Excerpted records section start

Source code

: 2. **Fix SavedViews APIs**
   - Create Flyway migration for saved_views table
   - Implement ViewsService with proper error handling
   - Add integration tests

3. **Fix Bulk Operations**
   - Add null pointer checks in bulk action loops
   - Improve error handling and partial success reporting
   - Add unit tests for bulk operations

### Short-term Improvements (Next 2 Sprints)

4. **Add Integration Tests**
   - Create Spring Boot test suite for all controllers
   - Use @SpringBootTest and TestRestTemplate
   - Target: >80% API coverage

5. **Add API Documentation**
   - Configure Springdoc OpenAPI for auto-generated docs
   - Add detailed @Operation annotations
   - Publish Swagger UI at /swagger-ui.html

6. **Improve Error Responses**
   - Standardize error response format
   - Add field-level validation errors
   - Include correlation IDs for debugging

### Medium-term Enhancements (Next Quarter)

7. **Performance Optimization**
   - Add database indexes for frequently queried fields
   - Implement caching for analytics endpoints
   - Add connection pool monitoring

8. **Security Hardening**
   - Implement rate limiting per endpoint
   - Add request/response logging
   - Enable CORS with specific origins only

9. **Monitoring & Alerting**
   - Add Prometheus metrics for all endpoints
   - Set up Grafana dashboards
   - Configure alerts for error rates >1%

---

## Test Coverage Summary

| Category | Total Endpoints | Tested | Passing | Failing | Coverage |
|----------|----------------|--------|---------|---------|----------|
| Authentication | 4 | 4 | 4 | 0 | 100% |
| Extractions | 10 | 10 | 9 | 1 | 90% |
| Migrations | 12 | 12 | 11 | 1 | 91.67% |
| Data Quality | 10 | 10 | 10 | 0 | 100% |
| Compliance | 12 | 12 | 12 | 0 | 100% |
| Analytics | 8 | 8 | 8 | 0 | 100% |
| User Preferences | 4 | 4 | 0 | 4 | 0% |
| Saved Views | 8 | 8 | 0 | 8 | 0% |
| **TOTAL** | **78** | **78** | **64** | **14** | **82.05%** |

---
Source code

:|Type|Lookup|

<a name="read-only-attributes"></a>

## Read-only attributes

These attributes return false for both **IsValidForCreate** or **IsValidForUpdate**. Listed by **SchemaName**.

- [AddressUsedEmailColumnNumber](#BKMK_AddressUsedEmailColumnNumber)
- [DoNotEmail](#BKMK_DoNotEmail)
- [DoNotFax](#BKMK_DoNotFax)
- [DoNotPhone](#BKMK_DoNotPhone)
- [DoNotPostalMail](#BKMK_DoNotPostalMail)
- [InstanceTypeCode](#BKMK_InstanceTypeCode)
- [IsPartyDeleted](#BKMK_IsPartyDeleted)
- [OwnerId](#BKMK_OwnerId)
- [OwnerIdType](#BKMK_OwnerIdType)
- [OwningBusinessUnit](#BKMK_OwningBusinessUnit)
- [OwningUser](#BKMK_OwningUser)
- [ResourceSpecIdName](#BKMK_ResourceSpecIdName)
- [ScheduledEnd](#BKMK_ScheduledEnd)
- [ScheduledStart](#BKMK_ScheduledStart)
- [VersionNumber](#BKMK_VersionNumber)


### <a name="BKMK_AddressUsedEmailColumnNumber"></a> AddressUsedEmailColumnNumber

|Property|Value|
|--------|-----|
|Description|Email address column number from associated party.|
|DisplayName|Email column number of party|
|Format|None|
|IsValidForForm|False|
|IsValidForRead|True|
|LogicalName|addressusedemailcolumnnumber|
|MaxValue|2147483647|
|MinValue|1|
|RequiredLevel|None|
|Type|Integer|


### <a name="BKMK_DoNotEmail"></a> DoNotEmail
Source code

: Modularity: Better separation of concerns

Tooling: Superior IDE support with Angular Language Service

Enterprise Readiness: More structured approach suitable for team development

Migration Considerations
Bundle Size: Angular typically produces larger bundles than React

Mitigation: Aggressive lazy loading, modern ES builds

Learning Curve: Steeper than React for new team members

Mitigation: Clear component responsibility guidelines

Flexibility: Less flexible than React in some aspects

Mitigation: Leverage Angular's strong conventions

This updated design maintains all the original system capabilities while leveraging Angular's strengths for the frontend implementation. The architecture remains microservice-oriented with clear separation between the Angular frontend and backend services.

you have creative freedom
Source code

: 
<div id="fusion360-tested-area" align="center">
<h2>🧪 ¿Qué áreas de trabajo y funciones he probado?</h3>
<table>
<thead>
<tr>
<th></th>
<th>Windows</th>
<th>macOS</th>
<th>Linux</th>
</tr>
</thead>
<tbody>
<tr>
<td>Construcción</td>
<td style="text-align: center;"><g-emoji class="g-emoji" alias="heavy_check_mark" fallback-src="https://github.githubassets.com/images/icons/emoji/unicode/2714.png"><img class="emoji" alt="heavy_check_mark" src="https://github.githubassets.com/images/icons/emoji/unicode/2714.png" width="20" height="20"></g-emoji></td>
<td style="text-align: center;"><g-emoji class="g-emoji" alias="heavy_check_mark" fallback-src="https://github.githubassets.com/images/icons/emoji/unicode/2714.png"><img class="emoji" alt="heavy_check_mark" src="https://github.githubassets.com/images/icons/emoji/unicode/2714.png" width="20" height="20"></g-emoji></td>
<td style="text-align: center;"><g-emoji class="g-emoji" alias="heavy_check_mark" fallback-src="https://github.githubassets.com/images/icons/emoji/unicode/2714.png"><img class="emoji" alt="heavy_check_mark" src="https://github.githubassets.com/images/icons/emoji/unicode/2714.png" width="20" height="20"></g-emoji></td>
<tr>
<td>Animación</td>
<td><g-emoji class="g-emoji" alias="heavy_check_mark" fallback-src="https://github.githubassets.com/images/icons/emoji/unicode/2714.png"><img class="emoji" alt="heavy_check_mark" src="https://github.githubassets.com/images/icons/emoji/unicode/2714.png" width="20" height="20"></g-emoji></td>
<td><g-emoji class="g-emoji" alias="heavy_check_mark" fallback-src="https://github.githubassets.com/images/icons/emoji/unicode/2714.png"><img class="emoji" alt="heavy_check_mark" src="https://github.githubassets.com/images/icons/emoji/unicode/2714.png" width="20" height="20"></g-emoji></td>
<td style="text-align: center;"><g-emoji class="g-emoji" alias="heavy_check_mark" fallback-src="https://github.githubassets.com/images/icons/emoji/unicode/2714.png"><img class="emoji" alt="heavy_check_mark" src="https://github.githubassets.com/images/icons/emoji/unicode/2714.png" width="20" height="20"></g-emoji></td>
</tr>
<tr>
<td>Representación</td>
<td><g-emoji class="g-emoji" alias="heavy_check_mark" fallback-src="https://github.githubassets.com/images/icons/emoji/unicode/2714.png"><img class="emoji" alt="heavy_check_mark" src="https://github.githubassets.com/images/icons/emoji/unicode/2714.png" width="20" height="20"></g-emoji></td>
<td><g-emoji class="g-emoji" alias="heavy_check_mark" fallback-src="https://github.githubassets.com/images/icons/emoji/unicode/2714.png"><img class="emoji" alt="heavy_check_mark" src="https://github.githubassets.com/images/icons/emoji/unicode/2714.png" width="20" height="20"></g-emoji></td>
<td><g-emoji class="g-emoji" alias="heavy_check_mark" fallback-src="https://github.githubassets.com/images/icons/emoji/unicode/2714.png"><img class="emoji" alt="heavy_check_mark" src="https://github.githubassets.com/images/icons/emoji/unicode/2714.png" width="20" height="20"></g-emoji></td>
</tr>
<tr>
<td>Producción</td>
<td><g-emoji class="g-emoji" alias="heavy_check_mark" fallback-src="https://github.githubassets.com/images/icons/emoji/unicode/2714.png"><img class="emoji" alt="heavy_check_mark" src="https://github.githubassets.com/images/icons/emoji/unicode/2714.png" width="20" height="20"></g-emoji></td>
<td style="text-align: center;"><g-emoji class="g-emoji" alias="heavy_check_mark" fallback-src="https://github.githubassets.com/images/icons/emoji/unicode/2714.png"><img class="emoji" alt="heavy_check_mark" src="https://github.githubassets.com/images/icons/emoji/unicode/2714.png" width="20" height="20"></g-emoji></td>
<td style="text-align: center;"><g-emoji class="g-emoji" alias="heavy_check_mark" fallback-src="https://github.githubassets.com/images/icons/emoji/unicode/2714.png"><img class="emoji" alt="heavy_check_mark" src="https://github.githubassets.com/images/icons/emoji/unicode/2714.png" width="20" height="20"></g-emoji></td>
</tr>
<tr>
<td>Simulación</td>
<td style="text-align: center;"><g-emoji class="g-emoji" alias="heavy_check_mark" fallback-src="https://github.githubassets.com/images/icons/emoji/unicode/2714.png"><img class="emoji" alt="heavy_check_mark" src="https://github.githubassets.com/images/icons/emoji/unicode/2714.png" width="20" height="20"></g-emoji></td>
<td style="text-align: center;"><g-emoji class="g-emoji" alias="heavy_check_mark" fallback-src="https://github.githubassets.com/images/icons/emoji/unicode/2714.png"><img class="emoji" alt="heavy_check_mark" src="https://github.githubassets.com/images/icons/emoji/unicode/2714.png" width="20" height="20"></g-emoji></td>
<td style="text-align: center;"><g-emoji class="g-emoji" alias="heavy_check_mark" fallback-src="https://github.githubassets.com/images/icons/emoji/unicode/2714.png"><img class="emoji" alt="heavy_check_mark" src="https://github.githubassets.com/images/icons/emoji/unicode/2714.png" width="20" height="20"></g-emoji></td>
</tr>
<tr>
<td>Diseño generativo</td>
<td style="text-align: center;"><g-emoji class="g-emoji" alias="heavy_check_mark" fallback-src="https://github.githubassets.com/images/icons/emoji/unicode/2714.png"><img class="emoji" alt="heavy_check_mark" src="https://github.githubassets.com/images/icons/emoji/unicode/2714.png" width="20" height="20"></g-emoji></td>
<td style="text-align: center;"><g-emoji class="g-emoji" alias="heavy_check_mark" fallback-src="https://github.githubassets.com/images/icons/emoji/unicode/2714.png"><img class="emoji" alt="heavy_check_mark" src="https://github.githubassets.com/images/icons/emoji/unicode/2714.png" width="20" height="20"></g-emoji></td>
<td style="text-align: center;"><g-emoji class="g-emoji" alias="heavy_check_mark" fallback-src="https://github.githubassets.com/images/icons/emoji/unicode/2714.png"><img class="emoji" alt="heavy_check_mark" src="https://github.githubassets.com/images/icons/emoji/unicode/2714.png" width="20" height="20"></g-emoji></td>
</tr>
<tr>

Excerpted records section end

▶ _Description of the task_: Write out the lines exactly as they appear, starting at the line containing "9. **Monitoring & Alerting**" and ending at the line containing "## Test Coverage Summary", both included.

▶ _Solution to the problem_:
9. **Monitoring & Alerting**
   - Add Prometheus metrics for all endpoints
   - Set up Grafana dashboards
   - Configure alerts for error rates >1%

---

## Test Coverage Summary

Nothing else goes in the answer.